Asse II ist nicht das einzige Atommüll-Lager in Deutschland und Europa. Dass zwangsläufig ganze Landstriche, Flüsse und sogar das Meer radioaktiv verseucht werden, wurde auch woanders hingenommen. Auch Gorleben ist eine höchst problematische Lagerstätte – ein Salzbergwerk, in das ebenfalls Wasser eindringt. Morsleben, das DDR-„Endlager“, wurde von der damaligen Umweltministerin Angela Merkel – entgegen vielen Bedenken bezüglich der Sicherheit – weiter genehmigt. Es soll erst jetzt endlich geschlossen werden.

Früher wurde der deutsche Atommüll in den Wiederaufbereitungsanlagen Sellafield in Großbritannien und in La Hague an der französischen Atlantikküste gelagert. Seit dem beschlossenen Atomausstieg wird er nach Gorleben transportiert und dort eingelagert.

Atomkraftgegner, die durch Schienenblockaden und andere Aktionen zivilen Ungehorsams die Transporte der Castorbehälter verhindern wollen, werden kriminalisiert.

Seitdem es die Atom-Technologie gibt, wird die entscheidende Frage nicht beantwortet: Wohin mit dem Nuklearmüll? Fieberhaft sucht man jetzt nach einer Lösung. Aber die ist nicht in Sicht.

Der Skandal Asse II offenbart die desaströse, kurzsichtig auf Profit ausgerichtete Energiepolitik in Deutschland und überall dort, wo diese verantwortungslose Technologie gefördert wird. Atomkraft ist nicht nur „riskant“, sondern führt mit Sicherheit früher oder später in die Katastrophe. Tschernobyl lässt grüßen!

Wo bleibt Vater Staats Sorge um die Gesundheit seiner Bürgerinnen und Bürger, wenn es um Atommüll geht? Nichtraucherschutz ist wichtig, aber was werden hier für Prioritäten gesetzt? Krebs wird auch durch Plutonium und Cäsium verursacht!

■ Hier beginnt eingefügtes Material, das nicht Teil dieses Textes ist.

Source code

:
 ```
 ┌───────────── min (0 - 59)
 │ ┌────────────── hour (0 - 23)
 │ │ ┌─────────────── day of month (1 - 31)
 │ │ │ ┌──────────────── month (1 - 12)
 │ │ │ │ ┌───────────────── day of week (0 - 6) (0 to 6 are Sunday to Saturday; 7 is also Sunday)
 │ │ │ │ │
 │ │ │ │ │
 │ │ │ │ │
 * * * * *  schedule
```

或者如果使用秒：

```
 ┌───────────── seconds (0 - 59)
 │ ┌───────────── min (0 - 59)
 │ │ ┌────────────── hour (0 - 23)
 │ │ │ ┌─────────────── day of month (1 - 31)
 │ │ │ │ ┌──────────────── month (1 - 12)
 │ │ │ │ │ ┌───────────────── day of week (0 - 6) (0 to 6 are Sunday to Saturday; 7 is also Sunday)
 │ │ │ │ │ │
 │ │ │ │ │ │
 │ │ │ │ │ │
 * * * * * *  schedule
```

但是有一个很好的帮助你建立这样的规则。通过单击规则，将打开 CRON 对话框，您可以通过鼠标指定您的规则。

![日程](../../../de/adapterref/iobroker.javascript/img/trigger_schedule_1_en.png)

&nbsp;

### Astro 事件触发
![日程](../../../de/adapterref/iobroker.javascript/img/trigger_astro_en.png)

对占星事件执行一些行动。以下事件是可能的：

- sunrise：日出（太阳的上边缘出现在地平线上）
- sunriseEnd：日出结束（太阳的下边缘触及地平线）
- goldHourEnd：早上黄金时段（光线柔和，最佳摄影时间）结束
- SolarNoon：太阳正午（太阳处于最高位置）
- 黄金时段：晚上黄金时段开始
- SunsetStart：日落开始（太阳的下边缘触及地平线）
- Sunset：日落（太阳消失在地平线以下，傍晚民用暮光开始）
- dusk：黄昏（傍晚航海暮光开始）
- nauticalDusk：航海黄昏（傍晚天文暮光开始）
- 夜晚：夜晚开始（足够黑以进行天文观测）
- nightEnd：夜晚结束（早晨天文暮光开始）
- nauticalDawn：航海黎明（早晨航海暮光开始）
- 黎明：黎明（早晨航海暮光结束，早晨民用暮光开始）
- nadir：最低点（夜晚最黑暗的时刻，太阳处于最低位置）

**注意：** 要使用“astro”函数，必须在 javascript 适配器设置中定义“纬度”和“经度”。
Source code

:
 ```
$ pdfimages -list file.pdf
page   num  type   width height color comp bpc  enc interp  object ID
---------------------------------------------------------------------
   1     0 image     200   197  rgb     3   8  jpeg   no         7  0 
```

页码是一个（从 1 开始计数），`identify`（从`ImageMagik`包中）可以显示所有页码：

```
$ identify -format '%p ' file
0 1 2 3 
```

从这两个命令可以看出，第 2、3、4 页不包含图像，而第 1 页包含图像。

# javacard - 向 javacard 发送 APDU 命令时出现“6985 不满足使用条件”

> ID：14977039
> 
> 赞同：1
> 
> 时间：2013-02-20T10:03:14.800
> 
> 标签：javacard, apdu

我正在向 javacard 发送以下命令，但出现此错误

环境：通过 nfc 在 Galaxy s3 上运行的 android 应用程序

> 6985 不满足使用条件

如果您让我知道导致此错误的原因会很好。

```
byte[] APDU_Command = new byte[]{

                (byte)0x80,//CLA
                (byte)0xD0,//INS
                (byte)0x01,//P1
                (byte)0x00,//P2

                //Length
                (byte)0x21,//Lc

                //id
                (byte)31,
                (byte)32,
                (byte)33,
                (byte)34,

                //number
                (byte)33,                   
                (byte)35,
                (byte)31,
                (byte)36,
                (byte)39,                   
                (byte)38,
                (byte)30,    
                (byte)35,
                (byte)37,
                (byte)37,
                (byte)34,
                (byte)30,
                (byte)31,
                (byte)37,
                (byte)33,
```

Aktueller Stand: Man schaut sich nach sicheren Endlagern um, die eine Million Jahre halten sollen. Aber es gibt für eine solche Zeitspanne keine Garantie dafür, dass eine Region von Erdbeben, Erdverschiebungen oder Vulkanismus verschont bleibt.

„Nach uns die Sintflut“ ist offenbar das Credo der politisch Verantwortlichen!